El nihilismo extremo de estos Cuentos reunidos se sintetiza a la perfección en “La noche de Mardon”: “Somos flechas disparadas del vientre de nuestra madre, y aterrizamos en un cementerio. ¿Qué importancia tiene entonces -en el momento de aterrizar- si hemos volado bajo o alto, hasta dónde hemos volado o a cuántos hemos herido en el camino?” El matrimonio, por su parte, es considerado una institución inviable y la familia un calvario peor que la indiferencia de los desconocidos. Todo lo que no es soledad descoloca. La vida en sociedad es un absurdo: un ajedrez de meros peones que se creen ridículamente jaqueados por sus pares.
La negación del más allá no invita al carpe diem sino a una salvaje incorrección política. O en palabras del protagonista de “El estimulante entierro de Johannes”: “No es que me encanten los accidentes, pero, por ejemplo, si por alguna razón algún avión explotara en el aire, no tendría nada en contra de ser uno de los que lo observaran, o mejor, el único.”
Los personajes que habitan estos relatos son gente a la que nadie saluda en el día de su cumpleaños. Seres cínicos dispuestos a tergiversar una anécdota de la infancia para atizar la ira de un hermano.
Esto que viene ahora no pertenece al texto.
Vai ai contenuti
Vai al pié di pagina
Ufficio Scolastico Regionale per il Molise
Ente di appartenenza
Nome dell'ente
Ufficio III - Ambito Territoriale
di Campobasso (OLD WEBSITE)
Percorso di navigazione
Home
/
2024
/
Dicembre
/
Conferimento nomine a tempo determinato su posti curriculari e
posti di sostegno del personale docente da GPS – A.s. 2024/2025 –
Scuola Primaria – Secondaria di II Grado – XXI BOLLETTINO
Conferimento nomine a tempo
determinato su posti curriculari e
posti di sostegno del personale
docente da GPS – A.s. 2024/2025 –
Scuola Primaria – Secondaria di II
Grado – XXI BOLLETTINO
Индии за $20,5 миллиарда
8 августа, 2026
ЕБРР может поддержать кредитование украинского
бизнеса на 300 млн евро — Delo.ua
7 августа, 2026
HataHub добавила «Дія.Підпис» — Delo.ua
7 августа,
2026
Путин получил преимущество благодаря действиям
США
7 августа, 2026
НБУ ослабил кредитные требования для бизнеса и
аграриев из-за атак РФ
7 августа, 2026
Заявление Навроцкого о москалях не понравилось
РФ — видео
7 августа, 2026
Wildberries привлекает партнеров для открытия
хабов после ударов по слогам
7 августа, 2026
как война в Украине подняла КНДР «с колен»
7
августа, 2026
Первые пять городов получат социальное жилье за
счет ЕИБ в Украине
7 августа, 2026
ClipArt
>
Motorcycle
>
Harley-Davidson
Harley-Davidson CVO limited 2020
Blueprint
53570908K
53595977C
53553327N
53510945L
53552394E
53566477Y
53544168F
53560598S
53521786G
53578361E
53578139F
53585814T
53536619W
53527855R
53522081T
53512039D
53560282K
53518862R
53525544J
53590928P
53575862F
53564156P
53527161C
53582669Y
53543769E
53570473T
Parientes que hacen visitas sólo si el otro se partió un fémur. Gemelos que se cruzan en la calle después de once años y fingen no reconocerse. Paranoicos que callan para no dar a entender nada. Ausentes crónicos en entierros de padres y madres. Susceptibles congénitos, como el narrador de “No soy así, no soy así”: “Mi hermana me dijo que el trasero de mis pantalones estaba muy brillante por el uso. Yo lo sabía, pero me irritó que hiciera ese comentario, porque nunca he tolerado que un parentesco del que no tengo ninguna culpa justifique la falta de tacto”. Gente que no sabe de apremios económicos (“ser noruego -señala Fogwill en el prólogo- es contar con un ingreso per cápita de sesenta mil dólares anuales”), trabaja poco y tiene tiempo de sobra. Tiempo de vacaciones, de ocio o de retiros tempranos. Tiempo para observar a un vecino o a dos moscas apareándose. Mundo de voyeurs en el que no faltan los largavistas para hacer foco en jardines propios o ajenos. Pero la indiscreción no termina ahí: hurgar en la basura del cónyuge, como lo hace el protagonista de “El comodín”, o leerle el diario íntimo a la hermana, como sucede en “Los invisibles”, son prácticas lícitas. Saberlo todo acerca del otro es el fin que justifica los medios.
Carente de descripción de lugares y personas, la prosa eficaz y somera de Askildsen descuella en los diálogos sincopados, y a menudo sin entrecomillar, en donde prima la incomodidad de los silencios, la frase hecha que obtura la comunicación y un oído absoluto a la hora de captar el desacople entre pensar y decir.
Los agudos narradores de la mayoría de los cuentos de este volumen son hombres. Primeras personas machistas para quienes las mujeres son, sin excepción, temerosas, desvalidas, incapaces de decidir algo por sí mismas: suerte de Noras ibsenianas presas en sus casas de muñecas. “Si hubiera sido uno de esos oficiales alemanes que tenían a las mujeres alineadas ante ellos, libres de señalar -con la fusta- a la que deseaban, yo habría escogido a una bajita, algo llenita y con cara de estar asustada”, asegura uno de los protagonistas de “La noche de Mardon”.
Askildsen, cuyo alter ego puede adivinarse en el viejo cascarrabias de “Últimas notas de Thomas F. para la humanidad”, declaró en alguna ocasión: “No me gusta un relato que no crea desasosiego”. Y su obra demuestra que no miente. Al transitar sus Cuentos reunidos el lector queda con una sensación de invernal aridez debajo de los zapatos. Algo parecido a lo que le sucede al matrimonio que no sabe qué hacer con el animal que aparece muerto en el sótano de su casa. Hasta que el hombre, desoyendo a su pareja, se impone: “Cuando la tierra se desheló, enterró al perro en la huerta. Erna no dijo una palabra, pero al llegar la primavera, la huerta quedó sin cultivar”.